What follows is a series of tête-à-tête duets between Oldham and Blackwell, rich with pathos whether expressing the two characters’ disdain for one another or their mutually-destructive affection. “I Can Tell You’re Leaving” is a series of swapped turn-of-phrase put-downs, reminiscent of the Pogues’ “Fairtytale of New York”. Oldham plays the desperate drunk to Blackwell’s soiled dove, finishing each other’s sentences in scathing and clever cursing as jaunty piano-key tickling plays behind them. “I used to be your universe”, Oldham sings, provoking Blackwell’s, “You’re not even my Birmingham”.

Coming in on the other side of the spectrum is the sentimental “Love is a Velvet Noose”, a title sure to be a motto on the lips of the jilted and experienced. Rife with suicidal implications and whiskey-beckoning oblivion, the song is the most affecting and sincere of the lot, a paean of Oldham and Blackwell trading endearments over a mournful cello and violin and sparse piano work — “So dress me in a winding sheet / While my lover sings the blues / A dozen angels ’round my crown and feet / And ’round your neck / A velvet noose”.

The best one-two punch occurs near the close of the record, starting with Blackwell taking lead on the a cappella “My Husband’s Got No Courage in Him”. She is menace personified in this traditional murder ballad setup: “I wish my husband / He was dead / And in his grave / I’d quickly lay him / And then I’d find another one / That had a little courage in him.” The track bleeds into a reworking of Oldham’s “Riding”, a scary as hell blues scorcher featuring a call-and-response between vocalists, Oldham demur and Blackwell bellowing: “Where you goin’ ridin’, boy? / I’m gonna ride on down to see you”. The stench of brimstone saturates the piece, its hammering intensity befitting the charge of Judge Holden from Cormac McCarthy’s Blood Meridian.

Praise aside, there are some missteps on the album.

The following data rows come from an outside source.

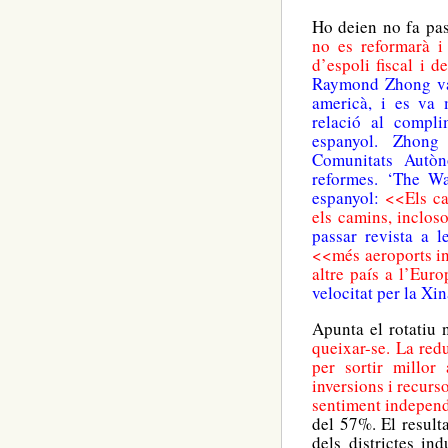
Ho deien no fa pas
no es reformarà i
d’espoli fiscal i 
Raymond Zhong va e
americà, i es va 
relació al compli
espanyol. Zhong 
Comunitats Autòno
reformes. ‘The Wal
espanyol:
<<Els ca
els camins, inclos
passar revista a l
<<més aeroports in
altre país a l’Eur
velocitat per la Xin
Apunta el rotatiu
queixar-se. La red
per sortir millor
inversions i recurs
sentiment independ
del 57%. El resulta
dels districtes in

The Robin Gibb cover closing the record, “Lord Bless All”, lacks the impact a work of this stature deserves; perhaps coming on the heels of the two previous songs set the odds against it. Also, a number of the songs extend a tad longer than necessary, trailing off rather than wrapping up.

All said and done, though, The Marble Downs should be a welcome addition to the oeuvre of both artists involved. Quirky and challenging, yet ultimately rewarding, it may not garner new fans unfamiliar with either Oldham or Trembling Bells, but it nevertheless deserves a spot amongst the best collaborations of recent years.